How do Cryptocurrency CFDs work?
Trading cryptocurrency CFDs doesn’t require traders to hold any Bitcoins – instead, all transactions occur between traders and their brokers who facilitate them. If you plan on trading Bitcoin CFDs, you will need to open an account with a CFD broker and deposit funds. The funds are immediately available to you to trade on the price movements of Bitcoin (and other cryptocurrencies).
Cryptocurrency CFDs are available through most online brokers and offer high liquidity, making them a popular choice for traders. When trading cryptocurrency CFDs, you are constantly dealing with the market price – so there is no need to worry about buying or selling at the ‘right’ time.
The benefits of trading cryptocurrency CFDs
- High liquidity: Cryptocurrency CFDs are one of the most liquid markets around and offer access to very high trading volumes so that you can take advantage of significant price movements.
- Market knowledge: Cryptocurrency CFDs are market traded, so you don’t need to do any technical analysis or understand the underlying asset to trade them successfully.
- Leverage: Cryptocurrency CFD prices are based on leverage – this allows traders to place larger trades than they would be able to if they were buying or selling Bitcoin for cash directly. It makes it possible for traders to put down relatively small amounts (£100) and take advantage of potentially huge returns (10%+). However, this can also make losing trades much bigger too.

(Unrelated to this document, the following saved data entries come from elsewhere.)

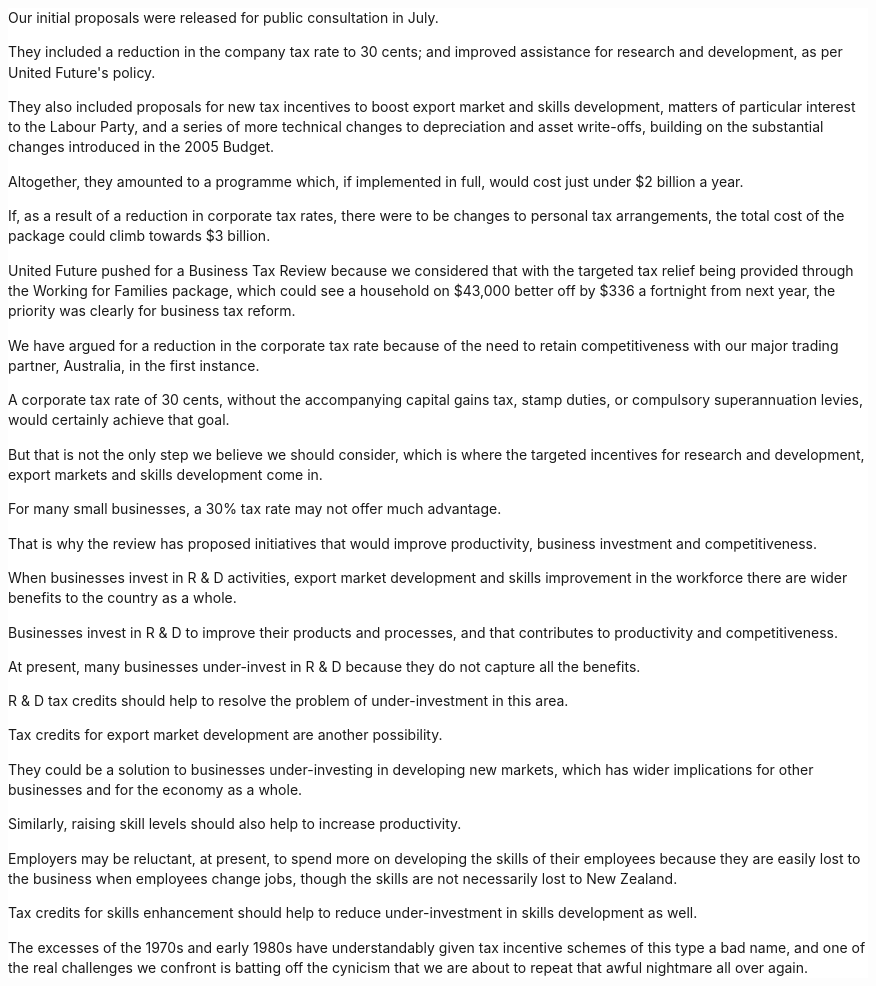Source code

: Our initial proposals were released for public consultation in July.

They included a reduction in the company tax rate to 30 cents; and improved assistance for research and development, as per United Future's policy.

They also included proposals for new tax incentives to boost export market and skills development, matters of particular interest to the Labour Party, and a series of more technical changes to depreciation and asset write-offs, building on the substantial changes introduced in the 2005 Budget.

Altogether, they amounted to a programme which, if implemented in full, would cost just under $2 billion a year.

If, as a result of a reduction in corporate tax rates, there were to be changes to personal tax arrangements, the total cost of the package could climb towards $3 billion.

United Future pushed for a Business Tax Review because we considered that with the targeted tax relief being provided through the Working for Families package, which could see a household on $43,000 better off by $336 a fortnight from next year, the priority was clearly for business tax reform.

We have argued for a reduction in the corporate tax rate because of the need to retain competitiveness with our major trading partner, Australia, in the first instance.

A corporate tax rate of 30 cents, without the accompanying capital gains tax, stamp duties, or compulsory superannuation levies, would certainly achieve that goal.

But that is not the only step we believe we should consider, which is where the targeted incentives for research and development, export markets and skills development come in.

For many small businesses, a 30% tax rate may not offer much advantage.

That is why the review has proposed initiatives that would improve productivity, business investment and competitiveness.

When businesses invest in R & D activities, export market development and skills improvement in the workforce there are wider benefits to the country as a whole.

Businesses invest in R & D to improve their products and processes, and that contributes to productivity and competitiveness.

At present, many businesses under-invest in R & D because they do not capture all the benefits.

R & D tax credits should help to resolve the problem of under-investment in this area.

Tax credits for export market development are another possibility.

They could be a solution to businesses under-investing in developing new markets, which has wider implications for other businesses and for the economy as a whole.

Similarly, raising skill levels should also help to increase productivity.

Employers may be reluctant, at present, to spend more on developing the skills of their employees because they are easily lost to the business when employees change jobs, though the skills are not necessarily lost to New Zealand.

Tax credits for skills enhancement should help to reduce under-investment in skills development as well.

The excesses of the 1970s and early 1980s have understandably given tax incentive schemes of this type a bad name, and one of the real challenges we confront is batting off the cynicism that we are about to repeat that awful nightmare all over again.
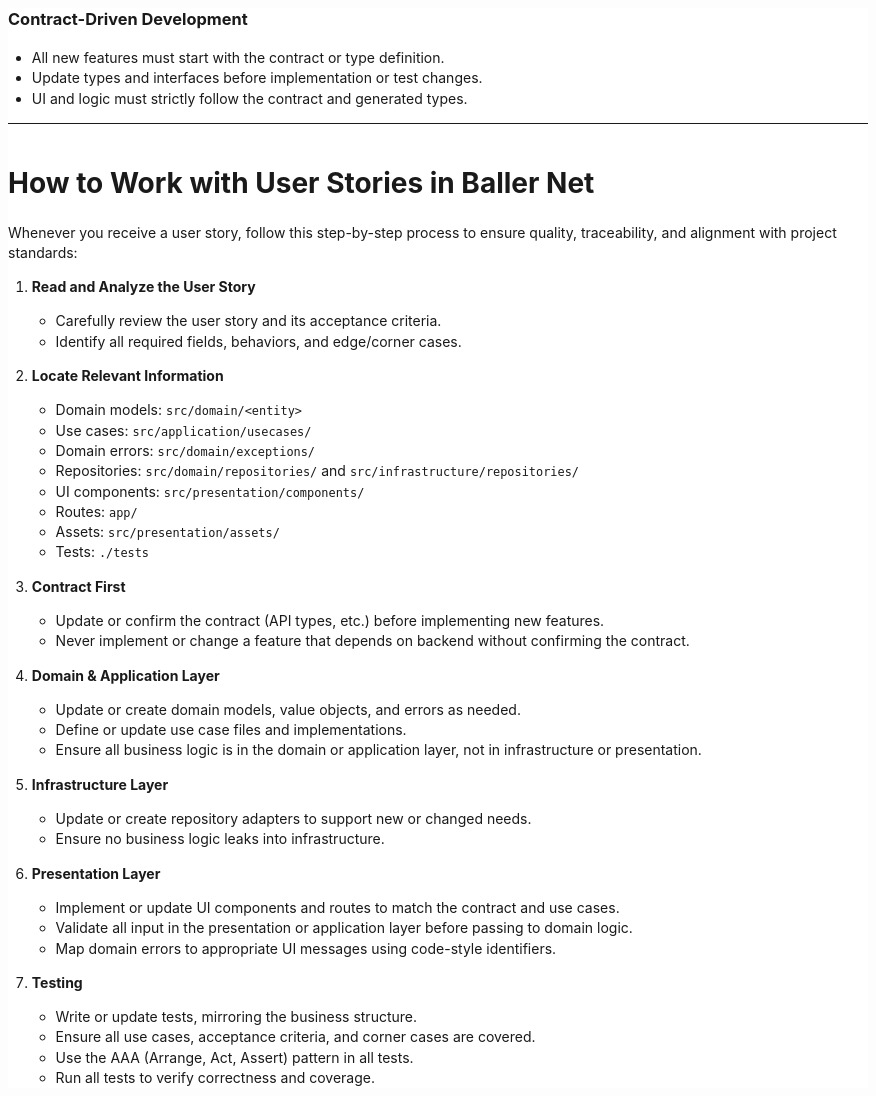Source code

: ### Contract-Driven Development

- All new features must start with the contract or type definition.
- Update types and interfaces before implementation or test changes.
- UI and logic must strictly follow the contract and generated types.

---

# How to Work with User Stories in Baller Net

Whenever you receive a user story, follow this step-by-step process to ensure quality, traceability, and alignment with project standards:

1. **Read and Analyze the User Story**

   - Carefully review the user story and its acceptance criteria.
   - Identify all required fields, behaviors, and edge/corner cases.

2. **Locate Relevant Information**

   - Domain models: `src/domain/<entity>`
   - Use cases: `src/application/usecases/`
   - Domain errors: `src/domain/exceptions/`
   - Repositories: `src/domain/repositories/` and `src/infrastructure/repositories/`
   - UI components: `src/presentation/components/`
   - Routes: `app/`
   - Assets: `src/presentation/assets/`
   - Tests: `./tests`

3. **Contract First**

   - Update or confirm the contract (API types, etc.) before implementing new features.
   - Never implement or change a feature that depends on backend without confirming the contract.

4. **Domain & Application Layer**

   - Update or create domain models, value objects, and errors as needed.
   - Define or update use case files and implementations.
   - Ensure all business logic is in the domain or application layer, not in infrastructure or presentation.

5. **Infrastructure Layer**

   - Update or create repository adapters to support new or changed needs.
   - Ensure no business logic leaks into infrastructure.

6. **Presentation Layer**

   - Implement or update UI components and routes to match the contract and use cases.
   - Validate all input in the presentation or application layer before passing to domain logic.
   - Map domain errors to appropriate UI messages using code-style identifiers.

7. **Testing**

   - Write or update tests, mirroring the business structure.
   - Ensure all use cases, acceptance criteria, and corner cases are covered.
   - Use the AAA (Arrange, Act, Assert) pattern in all tests.
   - Run all tests to verify correctness and coverage.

- Low fees & no commissions: Most CFD brokers offer cryptocurrency trading with no commissions and relatively low prices.
- Shorting: Many brokers(view website) offer the ability to short cryptocurrency CFDs – this allows traders to benefit from falling market prices and rising ones.
Risks involved in cryptocurrency CFD trading
- Leverage: Trading on high leverage levels makes it easy for new traders to lose a lot of money quickly if they don’t understand how CFD trading works or if their trades move against them. For this reason, it is essential that you trade responsibly and only use leverage when confident in your abilities. Failure to do so may incur significant losses, forcing you to close your account.
- Liquidity: Cryptocurrency CFDs are a very liquid market, and large trades can be placed quickly and easily. However, this also means that the market can move against you quickly, so it is essential always to use stops and limits to protect yourself from significant losses.
- Price volatility: The prices of cryptocurrencies are incredibly volatile, making them risky to trade. Prices can rise or fall rapidly over short periods, so it is essential to watch the news and events that could affect the cost of the cryptocurrency you are trading.
If you’re a novice trader and do not know cryptos or the ins and outs of CFD trading it’s advisable to seek advice from a reputable broker in your region.